Luckily, computer programming is not too dissimilar to other paraphrasing and translation tasks that LLMs were designed for from the very beginning: take instructions written in English, and translate them to Python. Code generation has now become one of the primary advertised uses for LLMs, and AI researchers have found that the “complex reasoning” capabilities of LLMs are closely related to their exposure to coding examples in the training process.

The IP counter you never knew you needed.

Given that LLMs can code and even interpret error messages fairly well, many frameworks have been developed to create autonomous AI Agents that break down complex tasks, search the web and documents for information, and even execute and iterate on their own code.

As mentioned in this excellent post from Honeycomb on lessons from building an LLM-backed application, the problem with these frameworks for practical applications is that LLM outputs aren’t guaranteed to be perfect on the first go, and running through several iterations of prompting and code execution is likely to compound those errors. And high-performing commercial LLMs like GPT-4 are already slow: iterative runs could worsen this by orders of magnitude.
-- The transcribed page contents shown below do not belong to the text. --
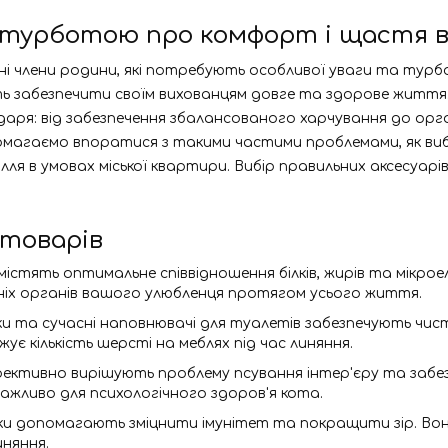
із турботою про комфорт і щастя 
 члени родини, які потребують особливої уваги та турбот
ть забезпечити своїм вихованцям довге та здорове життя.
даря: від забезпечення збалансованого харчування до ор
агаємо впоратися з такими частими проблемами, як вибаг
ля в умовах міської квартири. Вибір правильних аксесуарі
 товарів
і містять оптимальне співвідношення білків, жирів та мікр
ніх органів вашого улюбленця протягом усього життя.
тки та сучасні наповнювачі для туалетів забезпечують чи
ує кількість шерсті на меблях під час линяння.
фективно вирішують проблему псування інтер'єру та забе
ажливо для психологічного здоров'я кота.
ки допомагають зміцнити імунітет та покращити зір. Во
няння.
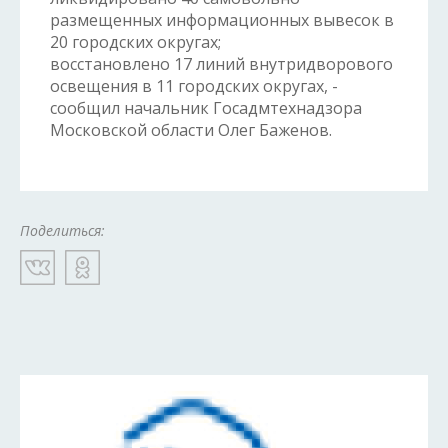
размещенных информационных вывесок в
20 городских округах;
восстановлено 17 линий внутридворового
освещения в 11 городских округах, -
сообщил начальник Госадмтехнадзора
Московской области Олег Баженов.
Поделиться:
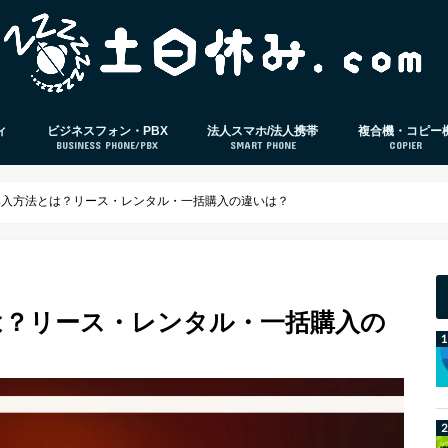
ィ
ビジネスフォン・PBX
法人スマホ/法人携帯
複合機・コピー
BUSINESS PHONE/PBX
SMART PHONE
COPIER
策ソフト
ビジネスフォン
PBX
電話応対
法人スマホ
法人格安SIM
スマホ本体レビュー
IP-PBX
クラウドPBX
導入方法とは？リース・レンタル・一括購入の違いは？
は？リース・レンタル・一括購入の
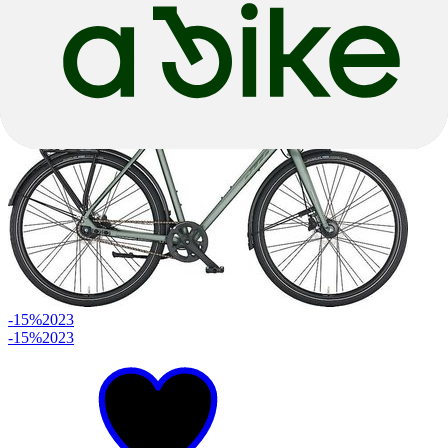
28"
€ 664,05
€ 699,00
-15%
2023
-15%
2023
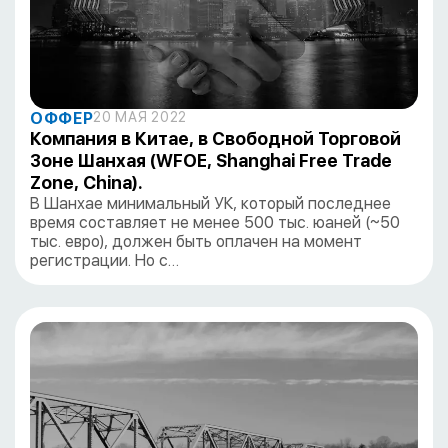
ОФФЕР
20 МАЯ 2022
Компания в Китае, в Свободной Торговой
Зоне Шанхая (WFOE, Shanghai Free Trade
Zone, China).
В Шанхае минимальный УК, который последнее
время составляет не менее 500 тыс. юаней (~50
тыс. евро), должен быть оплачен на момент
регистрации. Но с…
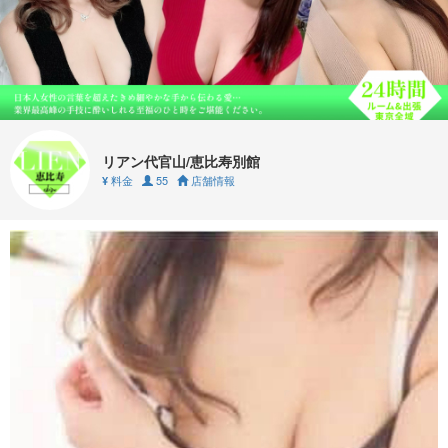
リアン代官山/恵比寿別館
料金
55
店舗情報
¥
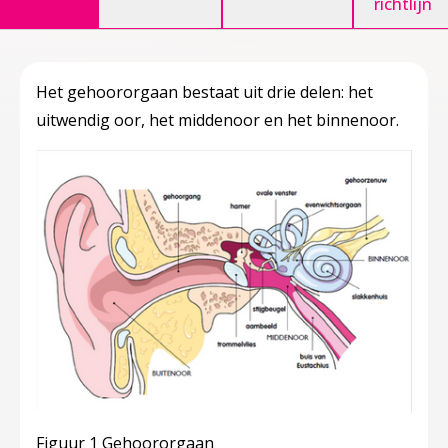
richtlijn
Het gehoororgaan bestaat uit drie delen: het
uitwendig oor, het middenoor en het binnenoor.
Figuur 1 Gehoororgaan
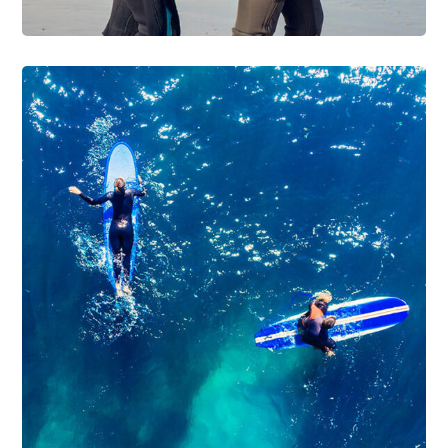
SNORKELING
SURFING
Surf lessons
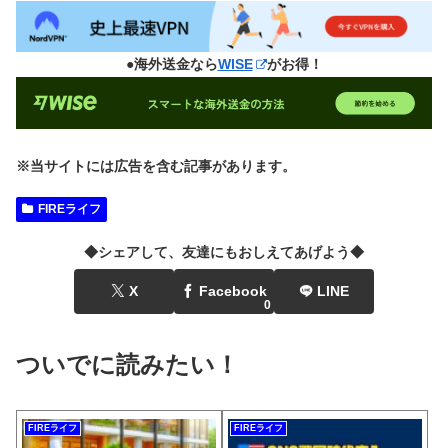
●海外送金なら
WISE
がお得！
※当サイトには広告を含む記事があります。
FIREライフ
◆シェアして、友達にもおしえてあげよう◆
X
Facebook
LINE
0
ついでに読みたい！
FIREライフ
FIREライフ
Engineering is Still the Answer

LLMs may not be the all-powerful legal assistants the AI hype-generators have conjured up, but that doesn’t prevent engineers from taking advantage of their indisputable strengths while building around their deficiencies. By anticipating the types of valuable questions lawyers will ask of these systems, applications can work off of a data model that carries the burden of counting and aggregating – and pre-compute common intermediary tasks to remove additional complexity from the LLM prompt.